The European Commission is calling for opinions on how to regulate wirelessly connected devices, as legal experts say the current Data Protection Directive is not up to the job.
Digital Agenda Commissioner Neelie Kroes last week launched a public consultation on the so-called “Internet of things” to try to find the right balance between privacy and convenience.
“The current directive is certainly not designed with this technology in mind,” said Kathryn Wynn, senior associate at legal firm Pinsent Masons, adding that it is likely that a lot of the more intrusive communications (such as alerts to devices or device-tracking) would not be considered to be “personal data” under the existing legislation.
Household devices, most obviously smartphones and laptops, are already connected wirelessly but the number of devices that can connect to the Internet is set to grow dramatically in coming years. The Commission estimates that currently the average person has two devices connected to the Internet, but expects this to rise to seven by 2015.

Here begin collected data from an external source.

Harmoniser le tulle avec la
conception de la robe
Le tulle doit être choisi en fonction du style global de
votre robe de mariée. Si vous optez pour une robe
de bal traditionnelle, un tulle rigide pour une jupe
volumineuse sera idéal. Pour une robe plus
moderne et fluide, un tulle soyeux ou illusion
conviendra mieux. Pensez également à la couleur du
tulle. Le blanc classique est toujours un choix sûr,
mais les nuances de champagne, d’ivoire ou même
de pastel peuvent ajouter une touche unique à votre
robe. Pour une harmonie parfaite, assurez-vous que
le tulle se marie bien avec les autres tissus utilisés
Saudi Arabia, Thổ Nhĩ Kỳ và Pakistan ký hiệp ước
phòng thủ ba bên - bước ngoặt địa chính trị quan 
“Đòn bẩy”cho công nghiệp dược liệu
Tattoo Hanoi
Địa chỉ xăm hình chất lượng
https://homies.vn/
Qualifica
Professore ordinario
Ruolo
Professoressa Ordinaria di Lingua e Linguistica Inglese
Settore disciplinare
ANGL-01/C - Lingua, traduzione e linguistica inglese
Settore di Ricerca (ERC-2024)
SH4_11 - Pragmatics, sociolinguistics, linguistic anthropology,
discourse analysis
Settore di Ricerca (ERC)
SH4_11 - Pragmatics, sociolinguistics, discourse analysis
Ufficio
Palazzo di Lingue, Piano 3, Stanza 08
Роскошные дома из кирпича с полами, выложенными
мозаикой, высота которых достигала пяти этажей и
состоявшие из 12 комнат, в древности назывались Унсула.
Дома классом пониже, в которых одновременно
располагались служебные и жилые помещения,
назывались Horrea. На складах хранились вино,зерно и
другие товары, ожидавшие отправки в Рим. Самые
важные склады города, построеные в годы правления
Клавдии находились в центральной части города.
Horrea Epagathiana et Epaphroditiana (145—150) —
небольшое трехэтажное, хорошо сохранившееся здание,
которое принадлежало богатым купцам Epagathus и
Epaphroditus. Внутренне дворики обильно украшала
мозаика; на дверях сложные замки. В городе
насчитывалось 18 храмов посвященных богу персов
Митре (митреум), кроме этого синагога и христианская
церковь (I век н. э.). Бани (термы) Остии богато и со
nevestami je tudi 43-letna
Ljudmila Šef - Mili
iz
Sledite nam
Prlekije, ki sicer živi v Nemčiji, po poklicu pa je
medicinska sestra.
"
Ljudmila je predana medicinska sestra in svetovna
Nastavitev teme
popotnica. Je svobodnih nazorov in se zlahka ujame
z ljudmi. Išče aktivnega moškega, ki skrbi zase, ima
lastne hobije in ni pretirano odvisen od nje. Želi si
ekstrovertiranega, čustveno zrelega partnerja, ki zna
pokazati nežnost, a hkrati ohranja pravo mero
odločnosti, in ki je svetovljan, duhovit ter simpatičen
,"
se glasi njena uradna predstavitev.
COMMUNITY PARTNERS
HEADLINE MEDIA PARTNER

This creates a potential minefield for regulators with regard to interoperability and privacy issues. These devices will collect, share and store data. The European Commission wants to ensure an adequate level of control over what can be done with that data. Kroes said she was chiefly concerned with “preserving security, privacy and the respect of ethical values.”
The new draft Data Protection Regulation, which was published in January, does seek to address some issues relating to newer technology such as location data. But it will not come into force for at least another two years, points out Wynn. “It is likely that the technology will have moved on leaps and bounds by that stage. This is a classic example of the issue that the E.U. Commission is facing; the legislation simply cannot keep up with the pace of technology,” she said.
The other big question raised by the trend toward connected devices is how to manage interoperability, governance and standards. The E.C. surveycalls for all interested parties to submit their ideas and respond to questions by July 12. The results of the consultation will feed into the Commission’s recommendation on the Internet of things, which will be presented by summer 2013.